I've trying the following query with the result that I'll get items with each state but it should be only the newest item.
e.g with the sample data it should be only 2 and not 3 entries.
{
"size": 0,
"sort": [
{ "timestamp": { "order": "desc" } }
],
"query": {
"bool": {
"must": [
{
"match": {
"projectName": "XYZ"
}
}
]
}
},
"aggs": {
"categories": {
"terms": {
"field" : "state", "size": 50
}
},
"aggs": {
"item_count": {
"cardinality": {
"field": "id"
}
}
}
}
}
The data structure look like the following:
{
"state": "Implemented",
"priority": "Low",
"severity": "Minor",
"id": 9898,
"timestamp": "2024-10-01T00:01:12.881358+00:00",
"projectName": "XYZ"
},
{
"state": "Closed",
"priority": "Low",
"severity": "Minor",
"id": 9898,
"timestamp": "2024-10-08T00:01:12.881358+00:00",
"projectName": "XYZ"
},
{
"state": "Implemented",
"priority": "Low",
"severity": "Minor",
"id": 999,
"timestamp": "2024-10-01T00:01:12.881358+00:00",
"projectName": "XYZ"
},
Kind regards
Upvotes: 0
Views: 29
Reputation: 496
I couldn’t find a non-scripted way. Therefore I use scripted_metric
Your sample documents
PUT /unique_aggregation/_bulk
{"create":{"_id":1}}
{"state":"Implemented","priority":"Low","severity":"Minor","id":9898,"timestamp":"2024-10-01T00:01:12.881358+00:00","projectName":"XYZ"}
{"create":{"_id":2}}
{"state":"Closed","priority":"Low","severity":"Minor","id":9898,"timestamp":"2024-10-08T00:01:12.881358+00:00","projectName":"XYZ"}
{"create":{"_id":3}}
{"state":"Implemented","priority":"Low","severity":"Minor","id":999,"timestamp":"2024-10-01T00:01:12.881358+00:00","projectName":"XYZ"}
Query
GET /unique_aggregation/_search?filter_path=aggregations
{
"query": {
"bool": {
"must": [
{
"match": {
"projectName": "XYZ"
}
}
]
}
},
"aggs": {
"last_id_by_states": {
"scripted_metric": {
"init_script": """
state.items = new HashMap()
""",
"map_script": """
String id = doc.id.value.toString();
if (state.items.containsKey(id)) {
Map docMap = state.items.get(id);
if (docMap.timestamp.isAfter(doc.timestamp.value)) {
return;
}
}
Map docMap = new HashMap();
docMap.state = doc['state.keyword'].value;
docMap.timestamp = doc.timestamp.value;
state.items.put(id, docMap);
""",
"combine_script": "return state.items",
"reduce_script": """
Map totalItems = new HashMap();
for (items in states) {
totalItems.putAll(items);
}
Map stateMap = totalItems.values().stream().collect(Collectors.groupingBy(k -> k.state, Collectors.counting()));
return stateMap;
"""
}
}
}
}
In the map_script
stage a document is added to a map. The map has a structure items[id]=Map[state][timestamp]

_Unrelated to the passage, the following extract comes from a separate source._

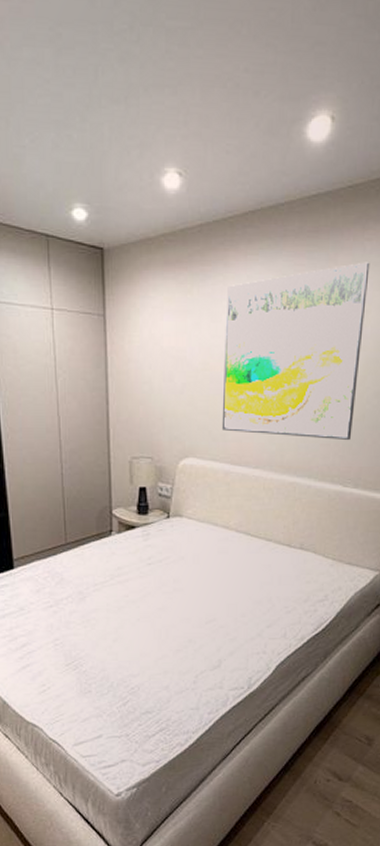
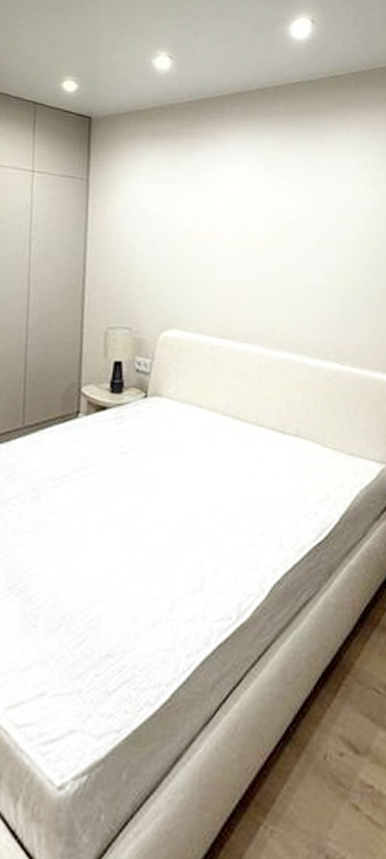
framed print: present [221,262,370,440] -> none [208,142,354,314]

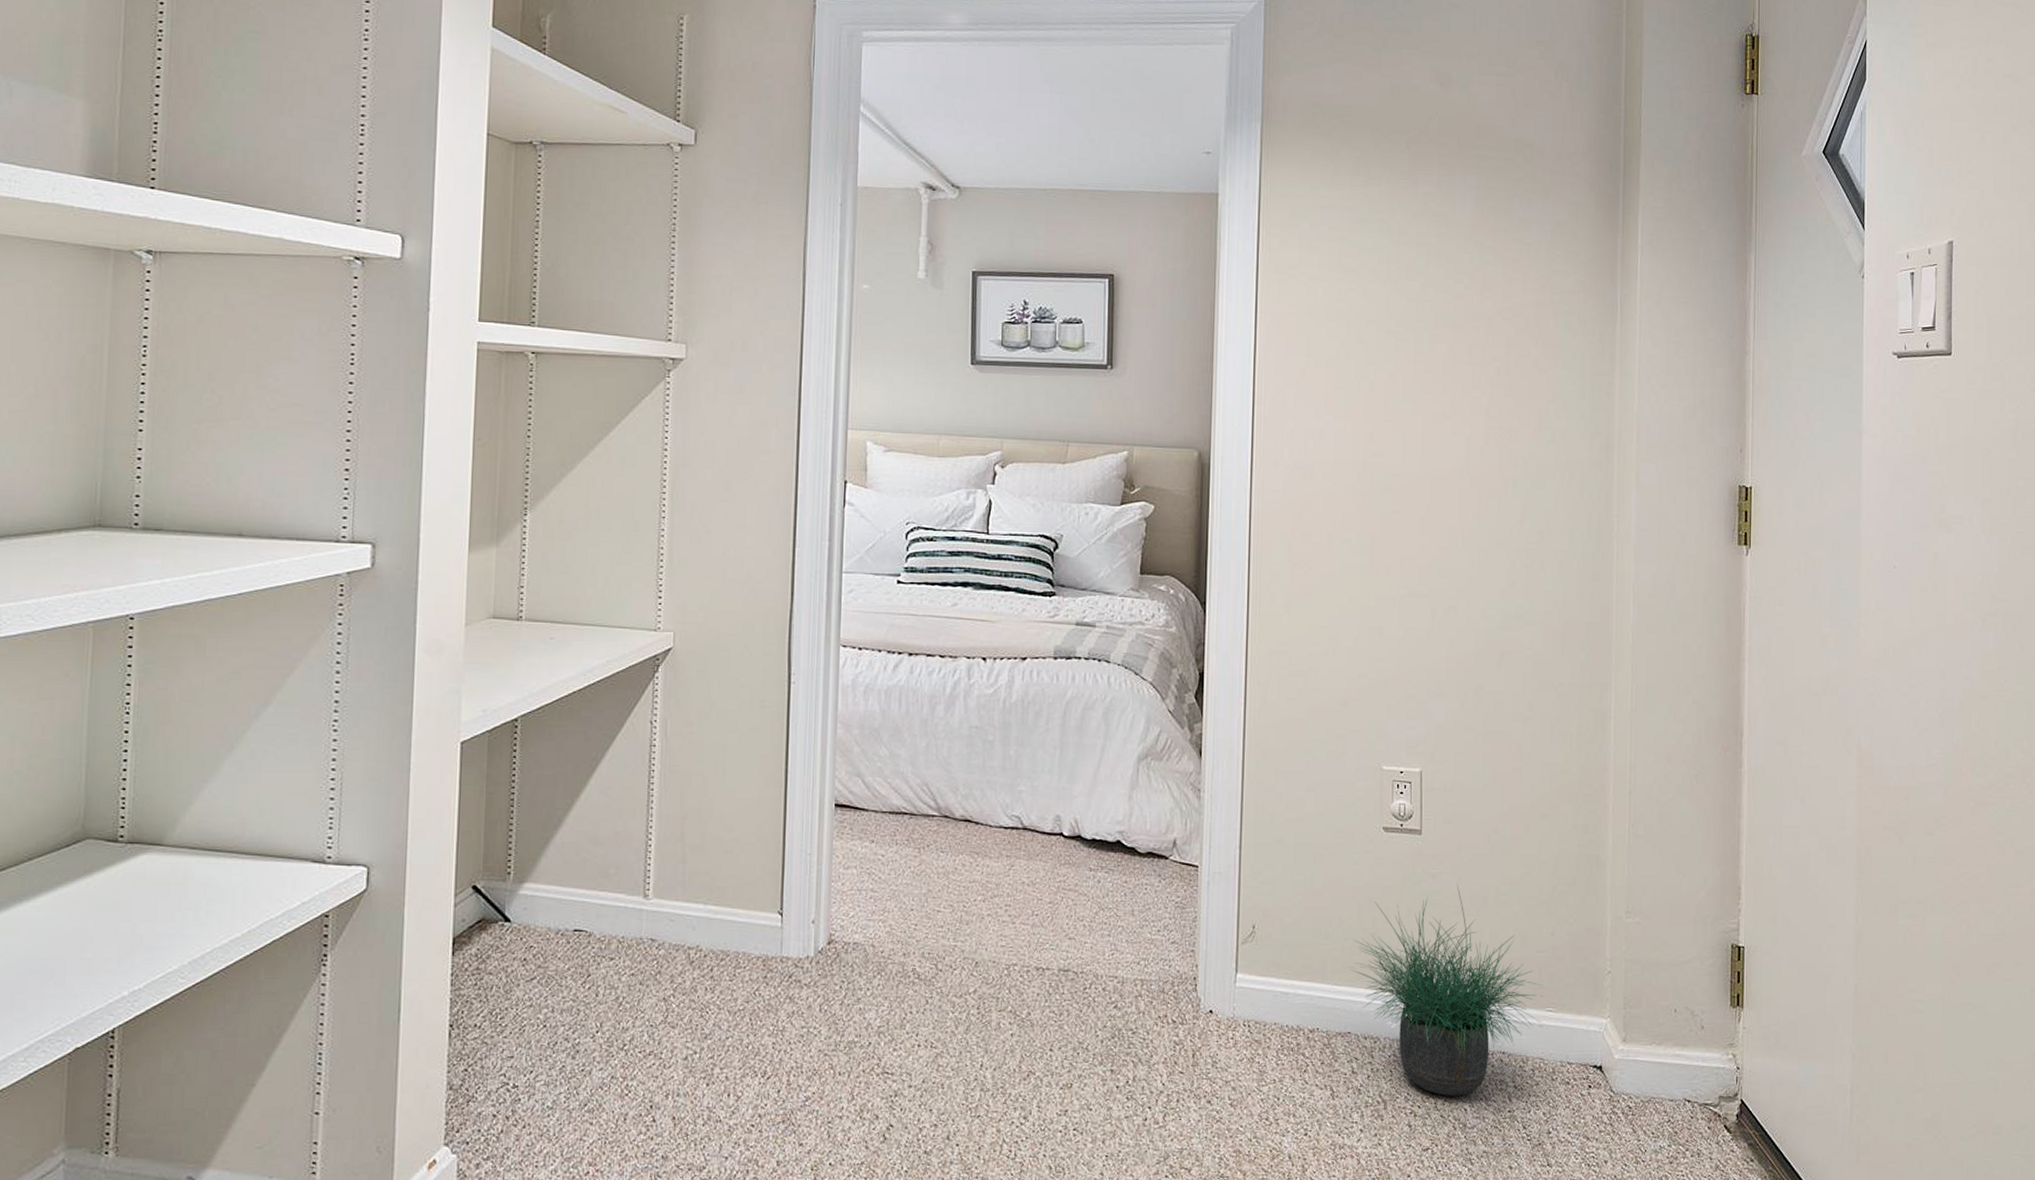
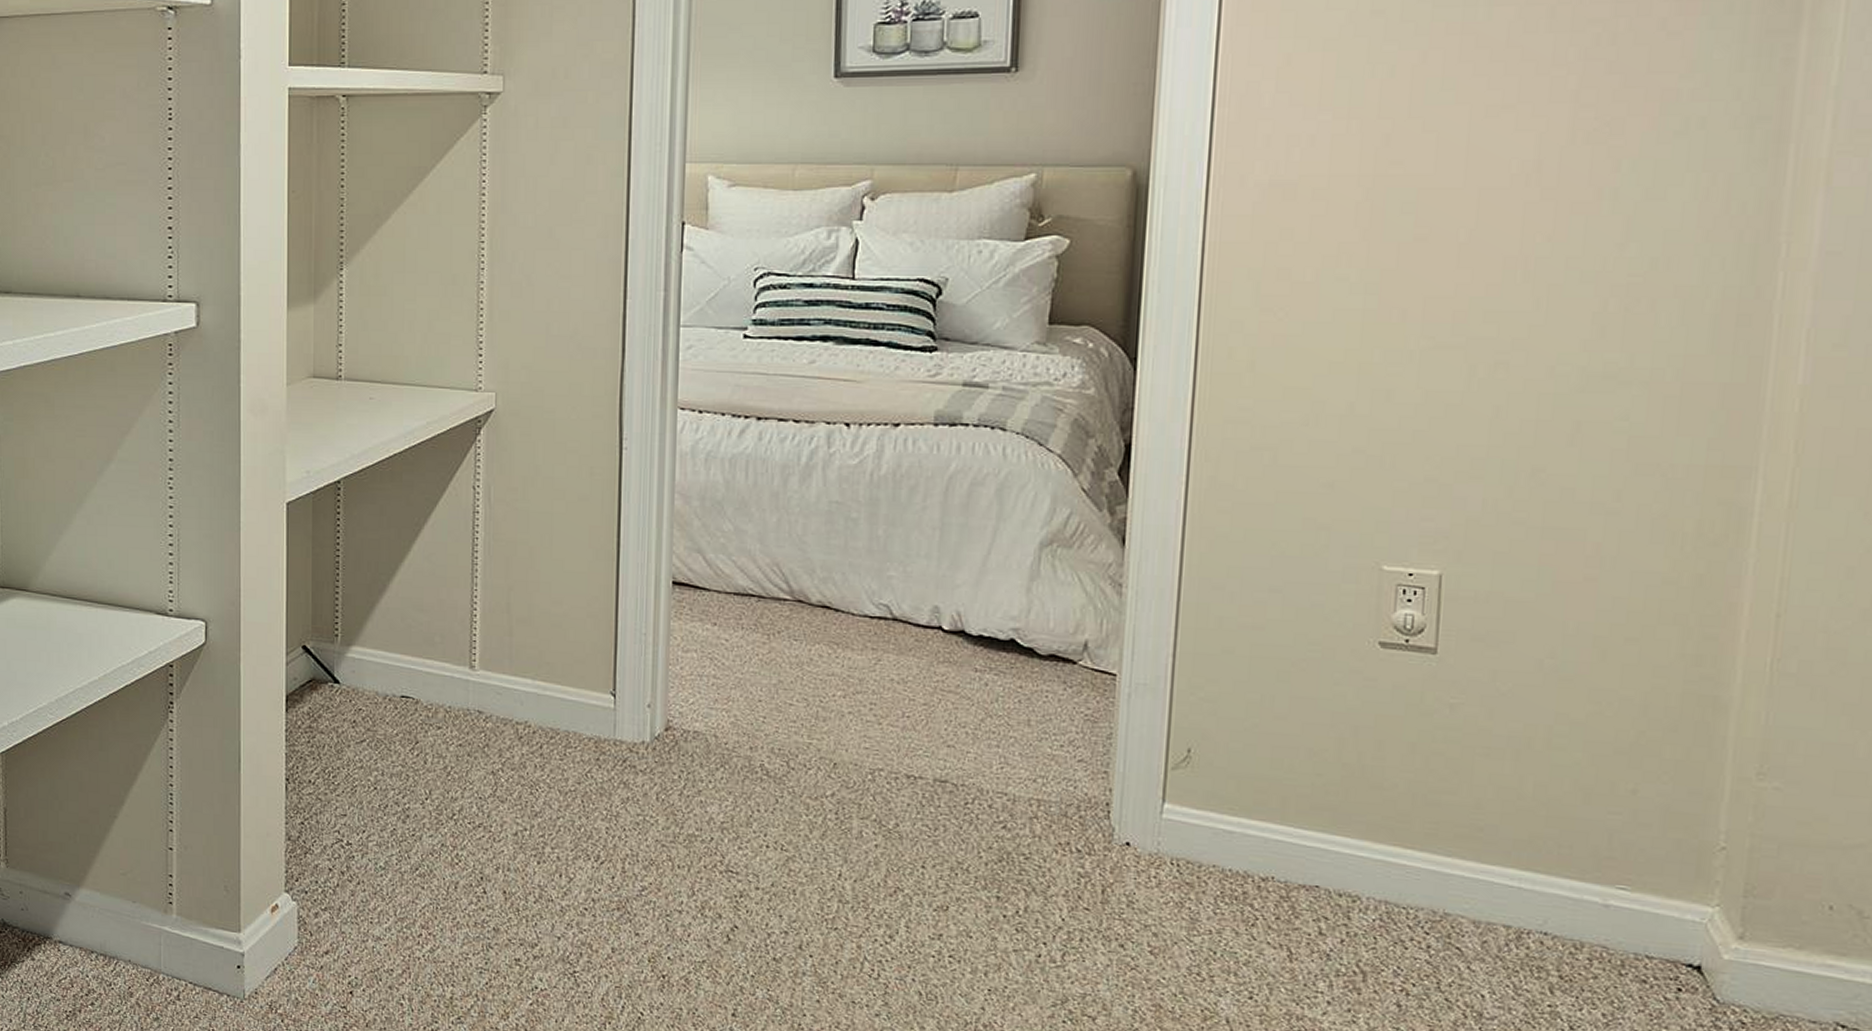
potted plant: present [1351,885,1543,1097] -> none [1323,721,1613,980]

Please test the combine_script
stage. My cluster is single-sharded
In the reduce_script
stage the map converted into a new map by a stream. The new map has structure stateMap[state] = docCount
Response
{
"aggregations" : {
"last_id_by_states" : {
"value" : {
"Implemented" : 1,
"Closed" : 1
}
}
}
}
Upvotes: 0